Why Proprietary Big Data Technologies Have No Hope Of Competing With Hadoop

Big Data is not new. For decades companies have been leveraging massive data warehouses and other proprietary Big Data tools to optimize business processes, improve customer targeting and more. That, however, was the problem: proprietary. Today Big Data is so big precisely because it's so open: Hadoop, NoSQL databases and all other leading Big Data technologies are open source. Without exception.

As such, for the first time enterprise users of Big Data technology are the primary winners in the market, rather than the vendors who serve them. That's the open source effect on Big Data, and it's only going to accelerate over time.

Hadoop's Unfair Advantage

Though just one of many winning open-source projects, Hadoop is perhaps the poster child for Big Data technology.

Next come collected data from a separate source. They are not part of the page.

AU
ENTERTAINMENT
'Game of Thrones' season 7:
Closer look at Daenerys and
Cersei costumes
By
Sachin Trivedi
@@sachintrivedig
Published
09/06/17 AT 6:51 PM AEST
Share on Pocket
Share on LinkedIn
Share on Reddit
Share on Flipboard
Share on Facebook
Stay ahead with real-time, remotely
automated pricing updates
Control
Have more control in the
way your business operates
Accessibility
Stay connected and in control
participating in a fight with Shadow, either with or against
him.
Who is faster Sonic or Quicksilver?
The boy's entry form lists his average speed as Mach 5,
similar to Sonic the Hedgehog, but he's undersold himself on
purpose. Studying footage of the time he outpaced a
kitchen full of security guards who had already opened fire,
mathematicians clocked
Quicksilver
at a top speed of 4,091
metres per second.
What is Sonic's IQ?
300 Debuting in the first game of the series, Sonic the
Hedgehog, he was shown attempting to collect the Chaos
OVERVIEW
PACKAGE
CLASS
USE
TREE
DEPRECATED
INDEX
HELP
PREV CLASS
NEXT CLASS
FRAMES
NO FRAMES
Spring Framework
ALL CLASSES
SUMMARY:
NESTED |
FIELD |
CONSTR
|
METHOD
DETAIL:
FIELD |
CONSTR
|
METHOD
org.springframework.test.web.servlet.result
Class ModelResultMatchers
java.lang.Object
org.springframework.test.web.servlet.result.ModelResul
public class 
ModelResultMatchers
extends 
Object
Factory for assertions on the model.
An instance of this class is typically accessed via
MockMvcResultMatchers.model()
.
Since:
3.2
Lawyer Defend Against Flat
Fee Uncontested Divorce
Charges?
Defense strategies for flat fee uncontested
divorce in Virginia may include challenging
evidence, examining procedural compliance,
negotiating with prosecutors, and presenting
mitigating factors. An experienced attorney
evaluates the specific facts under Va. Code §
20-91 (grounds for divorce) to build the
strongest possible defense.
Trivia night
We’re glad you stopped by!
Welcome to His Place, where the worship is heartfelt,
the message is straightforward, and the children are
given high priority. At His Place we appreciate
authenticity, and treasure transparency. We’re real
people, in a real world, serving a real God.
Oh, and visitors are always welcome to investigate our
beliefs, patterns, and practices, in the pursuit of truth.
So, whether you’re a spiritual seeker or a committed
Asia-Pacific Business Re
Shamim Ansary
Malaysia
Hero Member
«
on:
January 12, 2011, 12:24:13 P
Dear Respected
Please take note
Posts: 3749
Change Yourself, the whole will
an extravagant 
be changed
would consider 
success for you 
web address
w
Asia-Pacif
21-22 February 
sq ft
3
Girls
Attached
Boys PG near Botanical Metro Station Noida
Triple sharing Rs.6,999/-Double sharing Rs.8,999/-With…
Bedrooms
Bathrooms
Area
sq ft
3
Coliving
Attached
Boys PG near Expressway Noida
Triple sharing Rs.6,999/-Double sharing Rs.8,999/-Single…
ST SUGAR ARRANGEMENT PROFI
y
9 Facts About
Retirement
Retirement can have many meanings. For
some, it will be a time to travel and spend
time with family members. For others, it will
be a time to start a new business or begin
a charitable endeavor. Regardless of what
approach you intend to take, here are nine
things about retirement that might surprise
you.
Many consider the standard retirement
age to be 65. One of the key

While Hadoop enables a new class of analytics, arguably it's earliest innovation was to dramatically lower the cost of storing and analyzing huge quantities of data. 

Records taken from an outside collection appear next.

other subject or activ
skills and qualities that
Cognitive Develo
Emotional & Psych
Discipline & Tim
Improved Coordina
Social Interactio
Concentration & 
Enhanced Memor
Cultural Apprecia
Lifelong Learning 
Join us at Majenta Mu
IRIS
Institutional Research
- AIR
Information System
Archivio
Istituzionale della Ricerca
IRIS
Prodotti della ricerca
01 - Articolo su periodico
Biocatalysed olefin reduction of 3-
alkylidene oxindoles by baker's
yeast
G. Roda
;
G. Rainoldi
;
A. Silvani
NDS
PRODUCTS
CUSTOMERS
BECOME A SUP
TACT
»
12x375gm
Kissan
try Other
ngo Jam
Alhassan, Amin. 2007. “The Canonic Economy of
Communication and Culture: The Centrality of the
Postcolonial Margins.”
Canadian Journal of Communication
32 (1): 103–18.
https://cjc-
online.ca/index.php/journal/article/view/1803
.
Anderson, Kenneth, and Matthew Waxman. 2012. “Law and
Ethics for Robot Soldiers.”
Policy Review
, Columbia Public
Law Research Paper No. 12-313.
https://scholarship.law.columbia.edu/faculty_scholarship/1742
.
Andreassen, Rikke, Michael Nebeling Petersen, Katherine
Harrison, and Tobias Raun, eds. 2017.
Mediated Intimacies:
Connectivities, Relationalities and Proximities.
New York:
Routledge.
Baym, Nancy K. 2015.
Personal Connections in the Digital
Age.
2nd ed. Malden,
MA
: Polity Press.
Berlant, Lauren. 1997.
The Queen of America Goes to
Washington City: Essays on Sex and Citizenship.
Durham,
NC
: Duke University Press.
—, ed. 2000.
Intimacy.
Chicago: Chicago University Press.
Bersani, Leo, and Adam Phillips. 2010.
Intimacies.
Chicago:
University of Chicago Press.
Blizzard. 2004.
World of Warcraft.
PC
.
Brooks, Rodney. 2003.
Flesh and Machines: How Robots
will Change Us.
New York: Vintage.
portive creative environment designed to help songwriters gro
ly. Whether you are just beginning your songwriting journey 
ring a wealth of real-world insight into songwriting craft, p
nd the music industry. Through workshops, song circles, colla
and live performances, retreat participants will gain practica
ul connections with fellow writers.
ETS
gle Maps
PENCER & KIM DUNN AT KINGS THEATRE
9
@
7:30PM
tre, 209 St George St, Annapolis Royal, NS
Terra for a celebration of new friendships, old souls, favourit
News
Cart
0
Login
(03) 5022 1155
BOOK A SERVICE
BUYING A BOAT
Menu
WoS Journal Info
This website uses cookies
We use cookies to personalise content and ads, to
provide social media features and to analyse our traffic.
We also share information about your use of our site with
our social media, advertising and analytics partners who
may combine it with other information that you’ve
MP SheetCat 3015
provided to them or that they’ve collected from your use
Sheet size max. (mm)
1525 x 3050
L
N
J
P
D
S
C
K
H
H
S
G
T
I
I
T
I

Most simply, Hadoop took analytics workloads off expensive, proprietary hardware and enabled them on cheap, commodity hardware.

Importantly, as much as 95% of enterprise data is unstructured, which the old world of relational Big Data infrastructure can't easily manage. Hadoop and NoSQL databases are perfect for such data, however, and so enterprises have been embracing both at a frenetic pace.

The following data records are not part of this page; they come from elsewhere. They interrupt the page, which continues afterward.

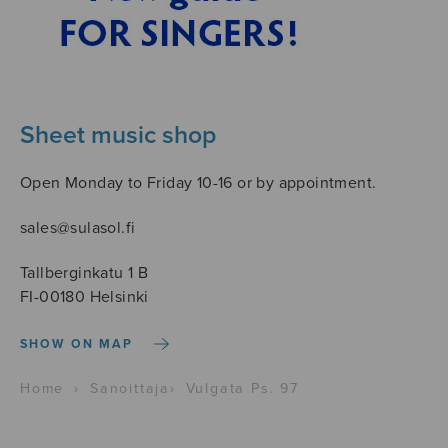
Sheet music shop
Open Monday to Friday 10-16 or by appointment.
sales@sulasol.fi
Tallberginkatu 1 B
FI-00180 Helsinki
SHOW ON MAP
Home
›
Sanoittaja
›
Vulgata Ps. 97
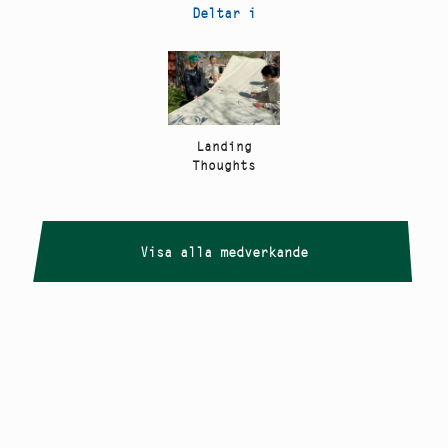
Deltar i
Landing
Thoughts
Visa alla medverkande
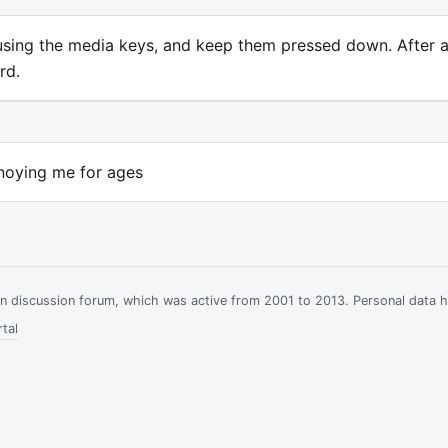
s using the media keys, and keep them pressed down. After 
rd.
noying me for ages
ian discussion forum, which was active from 2001 to 2013. Personal data 
tal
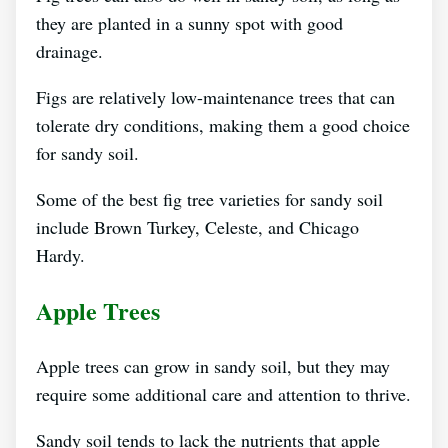
they are planted in a sunny spot with good
drainage.
Figs are relatively low-maintenance trees that can
tolerate dry conditions, making them a good choice
for sandy soil.
Some of the best fig tree varieties for sandy soil
include Brown Turkey, Celeste, and Chicago
Hardy.
Apple Trees
Apple trees can grow in sandy soil, but they may
require some additional care and attention to thrive.
Sandy soil tends to lack the nutrients that apple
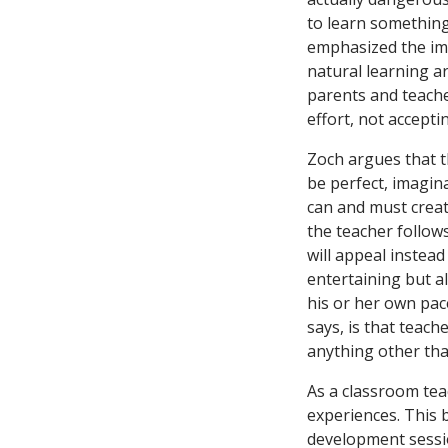
to learn something
emphasized the im
natural learning ar
parents and teache
effort, not accepti
Zoch argues that t
be perfect, imagin
can and must create
the teacher follows
will appeal instead
entertaining but al
his or her own pac
says, is that teach
anything other tha
As a classroom teac
experiences. This 
development sessio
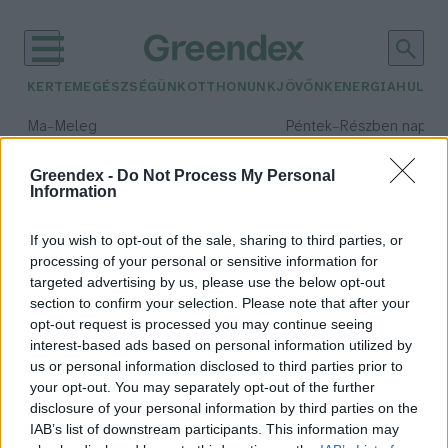
KERTEM
EGÉSZSÉGÜNK
OTTHONUNK
JÖVŐNK
ENERGIA
HULLA
–
–
Ma
Meleg
Péntek
Részben napos, 
Max 39° / Min 25°
Max 34° / Min 21°
Csapadék: 25% (0 mm)
Szél: 9 km/h
Csapadék: 55% (1 mm)
Szél: 
Greendex -
Do Not Process My Personal
Information
időjárási adatok:
szódagép
If you wish to opt-out of the sale, sharing to third parties, or
processing of your personal or sensitive information for
targeted advertising by us, please use the below opt-out
section to confirm your selection. Please note that after your
opt-out request is processed you may continue seeing
Megéri-e a szódagép?
interest-based ads based on personal information utilized by
Greendex
us or personal information disclosed to third parties prior to
your opt-out. You may separately opt-out of the further
disclosure of your personal information by third parties on the
IAB’s list of downstream participants. This information may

This democratization of Big Data technology is so critical that enterprises have been willing to overlook some of Hadoop's growing pains. A full 26% of Hadoop's most sophisticated users acknowledge that its complexity is holding back broader adoption. 

And yet Hadoop rolls forth, expanding at a compound annual growth rate of 60%.

The Elephant In the Room For Legacy Incumbents

The results haven't been kind to proprietary vendors. As The Wall Street Journal recently noted, Hadoop and other open-source Big Data technologies are having a serious deflationary impact on Oracle and other proprietary data infrastructure companies. It's the "elephant in the room," and it's only getting worse for legacy vendors.

Mike Olson, chief strategy officer at Cloudera, identifies why open source is essential to Big Data innovation, and why no proprietary vendor can hope to compete:

[T]he economics of free to download, free to install and free to use combined with the faster innovation from the broader community that the open source community creates, compared to any single vendor, is just not a fair fight.
[Why? Because] all the smart people work someplace else. No matter how good you are at hiring, there are people in Uzbekistan that are beyond your reach. Add the fact that not just me and my company can figure out the right thing to work on. The entire planet with lots of innovative minds all over the place can direct their attention to their problems to enhance the platform in particular ways to make their life better. The aggregate benefit is that it is just not a fair fight.

Not that Cloudera, Hortonworks or any of the other Big Data companies are planning to tie one hand behind their backs in this fight. They're going up against decades worth of incumbency. 

A Booming Market Built On Free

Despite free downloads and cheap hardware, the Big Data market is booming. Primarily built on Hadoop and NoSQL databases, the market is projected to hit $3.4 billion in annual revenues by 2017, according to Wikibon research:

That's a lot of money, but it doesn't quite capture the value that Hadoop and other open-source Big Data technologies generate. As open-source software, much of the value is "lost." Lost to vendors, that is, but not lost to those that matter most: organizations that want to put their data to work. 

All of which leads Olson to make a compelling point: "You want to get rich on Big Data? Use it!"